■ **Work required**
Reproduce word for word the lines of the listing from the first one through the one with "index pip: (513, 551)", omitting every picture.

■ **Data supplied**
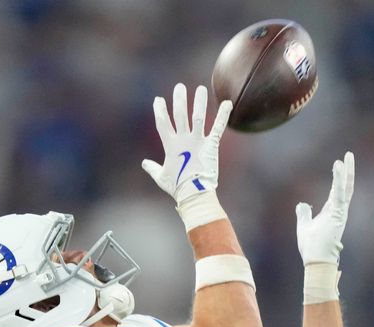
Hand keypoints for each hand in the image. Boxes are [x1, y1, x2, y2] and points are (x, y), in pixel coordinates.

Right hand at [142, 83, 232, 203]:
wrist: (194, 192)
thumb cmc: (177, 186)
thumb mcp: (161, 176)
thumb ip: (152, 168)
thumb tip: (144, 163)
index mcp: (170, 145)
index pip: (162, 123)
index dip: (159, 110)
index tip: (158, 99)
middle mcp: (183, 140)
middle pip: (180, 115)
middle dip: (179, 100)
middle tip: (179, 87)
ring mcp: (198, 141)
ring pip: (198, 117)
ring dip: (199, 102)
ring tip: (199, 89)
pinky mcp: (211, 145)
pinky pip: (218, 128)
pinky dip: (224, 115)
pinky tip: (228, 103)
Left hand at [296, 152, 354, 265]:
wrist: (316, 260)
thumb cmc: (311, 247)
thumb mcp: (304, 226)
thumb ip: (304, 214)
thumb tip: (301, 203)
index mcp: (331, 213)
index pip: (336, 192)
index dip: (337, 179)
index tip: (339, 165)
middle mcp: (338, 211)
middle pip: (344, 187)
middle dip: (346, 171)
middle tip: (349, 155)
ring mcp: (340, 212)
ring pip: (345, 188)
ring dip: (346, 172)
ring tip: (347, 156)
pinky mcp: (338, 213)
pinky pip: (340, 193)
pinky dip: (339, 180)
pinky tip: (339, 167)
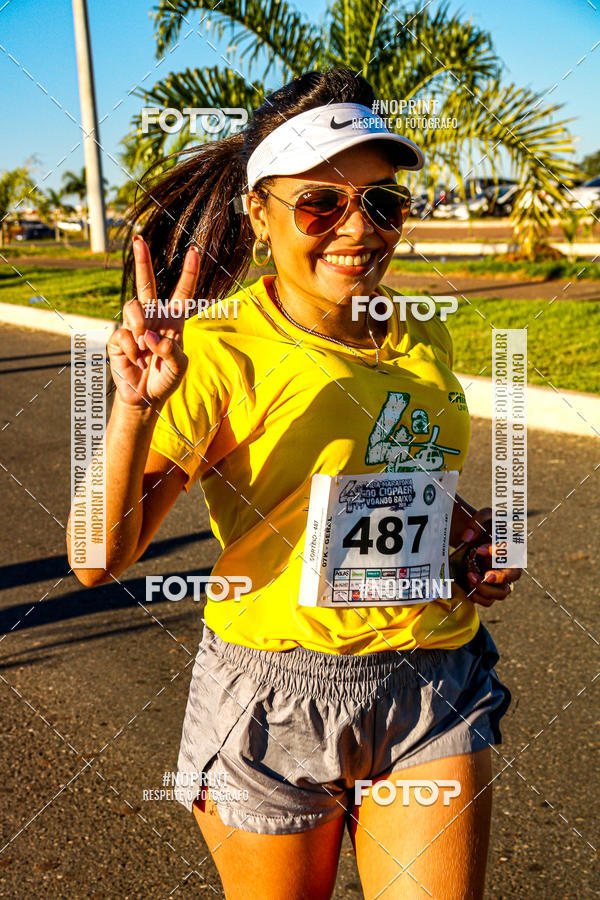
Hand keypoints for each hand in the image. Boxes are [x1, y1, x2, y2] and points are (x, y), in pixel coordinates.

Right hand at [107, 236, 198, 408]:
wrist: (146, 399)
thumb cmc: (167, 379)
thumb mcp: (180, 367)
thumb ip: (171, 351)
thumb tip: (149, 336)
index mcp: (173, 321)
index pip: (182, 293)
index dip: (189, 272)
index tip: (195, 250)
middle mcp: (152, 318)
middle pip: (146, 283)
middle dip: (142, 260)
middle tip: (138, 239)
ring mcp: (133, 327)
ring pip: (132, 307)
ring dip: (139, 327)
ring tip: (144, 348)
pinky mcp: (118, 340)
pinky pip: (123, 335)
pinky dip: (132, 351)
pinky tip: (136, 362)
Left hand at [458, 507, 521, 607]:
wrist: (474, 537)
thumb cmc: (484, 526)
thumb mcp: (483, 517)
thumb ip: (477, 521)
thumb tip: (468, 538)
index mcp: (515, 545)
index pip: (513, 551)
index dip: (497, 552)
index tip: (478, 549)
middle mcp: (513, 564)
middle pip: (515, 576)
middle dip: (500, 577)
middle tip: (485, 575)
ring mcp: (503, 579)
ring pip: (503, 592)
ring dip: (487, 589)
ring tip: (471, 577)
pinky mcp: (492, 588)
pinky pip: (490, 601)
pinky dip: (479, 597)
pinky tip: (468, 588)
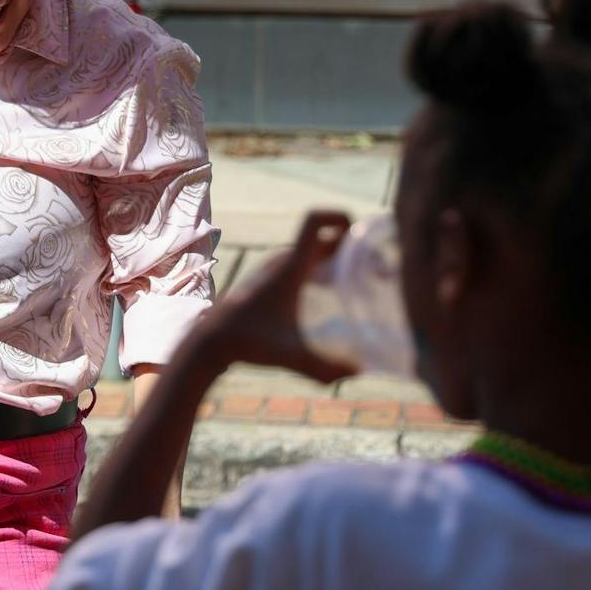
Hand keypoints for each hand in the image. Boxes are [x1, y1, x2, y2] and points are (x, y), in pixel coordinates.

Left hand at [201, 210, 358, 383]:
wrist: (212, 339)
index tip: (363, 236)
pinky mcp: (271, 280)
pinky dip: (322, 266)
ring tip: (363, 278)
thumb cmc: (248, 342)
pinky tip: (334, 292)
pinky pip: (303, 261)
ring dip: (337, 256)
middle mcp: (284, 260)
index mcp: (290, 265)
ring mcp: (276, 268)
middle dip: (351, 244)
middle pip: (323, 237)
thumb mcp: (290, 355)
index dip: (339, 217)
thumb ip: (324, 367)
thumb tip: (359, 372)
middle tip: (378, 266)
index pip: (314, 221)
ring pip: (312, 250)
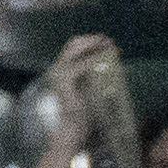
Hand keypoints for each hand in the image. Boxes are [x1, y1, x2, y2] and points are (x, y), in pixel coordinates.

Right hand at [40, 32, 117, 147]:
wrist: (72, 128)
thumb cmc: (82, 111)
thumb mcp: (89, 86)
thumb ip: (94, 72)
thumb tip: (108, 58)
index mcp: (62, 69)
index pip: (75, 47)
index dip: (91, 41)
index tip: (107, 41)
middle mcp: (57, 68)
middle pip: (74, 42)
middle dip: (93, 39)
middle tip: (109, 41)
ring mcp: (59, 72)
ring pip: (76, 48)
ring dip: (94, 46)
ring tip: (109, 47)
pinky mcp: (64, 79)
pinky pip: (82, 64)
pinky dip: (95, 59)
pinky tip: (106, 58)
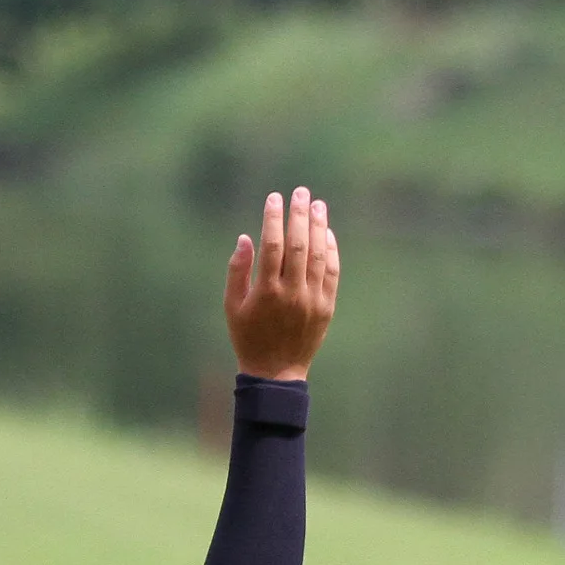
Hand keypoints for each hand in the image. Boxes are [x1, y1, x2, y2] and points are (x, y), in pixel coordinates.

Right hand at [224, 186, 338, 381]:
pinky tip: (326, 233)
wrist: (276, 371)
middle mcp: (292, 292)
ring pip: (318, 254)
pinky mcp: (327, 304)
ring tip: (317, 205)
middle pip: (298, 244)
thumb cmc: (248, 337)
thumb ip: (237, 271)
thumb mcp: (232, 307)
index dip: (273, 219)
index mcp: (266, 291)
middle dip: (299, 215)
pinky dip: (330, 249)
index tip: (274, 199)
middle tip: (300, 193)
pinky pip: (331, 270)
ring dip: (318, 226)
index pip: (272, 245)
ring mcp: (312, 298)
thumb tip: (244, 238)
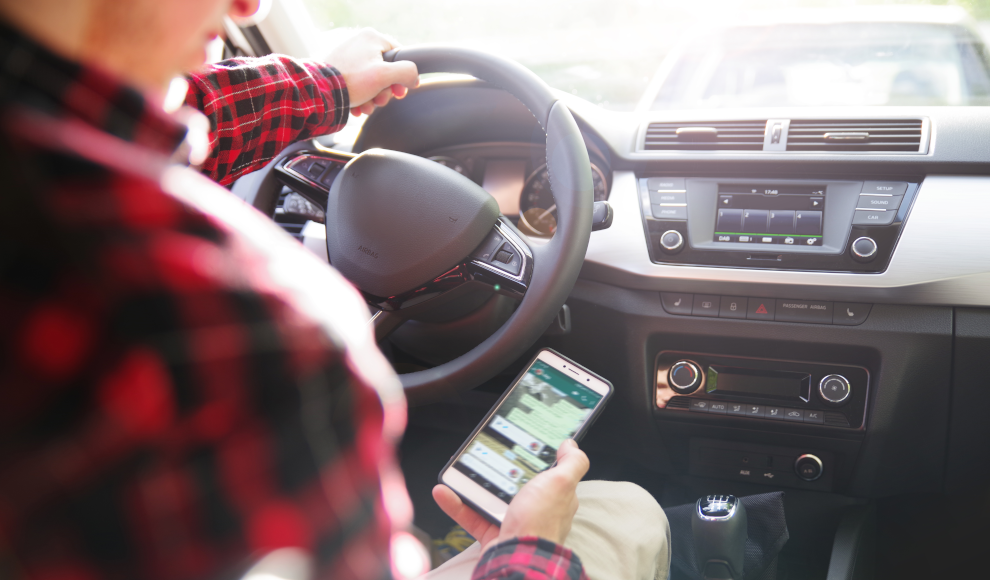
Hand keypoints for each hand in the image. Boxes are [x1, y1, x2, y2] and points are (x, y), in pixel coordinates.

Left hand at [322, 28, 419, 116]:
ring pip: (371, 80)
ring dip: (373, 97)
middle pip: (385, 70)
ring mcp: (348, 56)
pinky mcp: (340, 69)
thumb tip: (414, 78)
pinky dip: (361, 97)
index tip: (398, 92)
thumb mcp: (384, 76)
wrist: (320, 92)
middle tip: (379, 101)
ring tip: (366, 107)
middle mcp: (360, 43)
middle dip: (384, 91)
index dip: (402, 77)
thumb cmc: (351, 81)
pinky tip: (358, 106)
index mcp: (372, 38)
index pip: (399, 56)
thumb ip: (406, 73)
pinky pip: (358, 84)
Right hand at [433, 439, 589, 550]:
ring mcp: (513, 521)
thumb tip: (571, 446)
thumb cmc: (541, 522)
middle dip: (497, 470)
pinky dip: (456, 504)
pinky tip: (444, 492)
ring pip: (489, 498)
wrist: (517, 558)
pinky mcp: (493, 533)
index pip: (546, 473)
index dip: (534, 458)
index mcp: (554, 496)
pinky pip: (471, 515)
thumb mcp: (561, 483)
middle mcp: (535, 509)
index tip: (518, 443)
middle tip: (483, 454)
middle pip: (514, 483)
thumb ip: (571, 463)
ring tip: (458, 471)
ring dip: (471, 484)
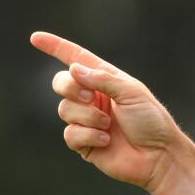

■ **Finished task**
Hand keypoints for each hand in the image. Boxes are [x1, y1, x2, y2] and points are (x, y), in pixel coordinates.

Right hand at [142, 83, 232, 203]:
wrist: (194, 192)
thumb cmc: (177, 186)
thumb mcp: (161, 176)
thumb ip: (152, 168)
thumb tip: (144, 163)
index mcp: (170, 145)
index pip: (162, 123)
index dip: (159, 110)
index tip: (158, 99)
middle mcp: (183, 140)
middle pip: (180, 115)
middle dip: (179, 100)
middle tip: (179, 87)
ring mcp: (198, 141)
ring pip: (198, 117)
ring dip: (199, 102)
ring tip: (199, 89)
pinky mcp: (211, 145)
pinky pip: (218, 128)
pinky dip: (224, 115)
pinky tip: (228, 103)
Left hand at [296, 152, 354, 265]:
wrist: (316, 260)
thumb cmc: (311, 247)
thumb mcp: (304, 226)
thumb ip: (304, 214)
thumb tip: (301, 203)
index mcp: (331, 213)
index pip: (336, 192)
index dip: (337, 179)
index tip: (339, 165)
middle mcp: (338, 211)
middle pip: (344, 187)
middle dip: (346, 171)
middle tip: (349, 155)
ring mcp: (340, 212)
ring pip: (345, 188)
ring dip: (346, 172)
ring tip: (347, 156)
pinky mcp: (338, 213)
pinky pip: (340, 193)
pinky dip: (339, 180)
pinky tip: (339, 167)
Hand keypoints for each hand in the image. Boxes are [x1, y1, x2, y2] and points are (x, y), in pixel coordinates.

Right hand at [107, 236, 198, 408]:
wrist: (146, 399)
thumb cmc: (167, 379)
thumb mcp: (180, 367)
thumb ip: (171, 351)
thumb tip: (149, 336)
index mcp: (173, 321)
index pip: (182, 293)
index dip: (189, 272)
index tip: (195, 250)
middle mcp: (152, 318)
middle pip: (146, 283)
middle dip: (142, 260)
middle tip: (138, 239)
ring mcp: (133, 327)
ring pip: (132, 307)
ring dip: (139, 327)
ring tip: (144, 348)
pinky mcp: (118, 340)
pinky pip: (123, 335)
pinky dip: (132, 351)
pinky tip: (136, 362)
Left hand at [458, 507, 521, 607]:
wrist: (474, 537)
thumb cmc: (484, 526)
thumb mcp: (483, 517)
thumb ip: (477, 521)
thumb tip: (468, 538)
index mcp: (515, 545)
index pip: (513, 551)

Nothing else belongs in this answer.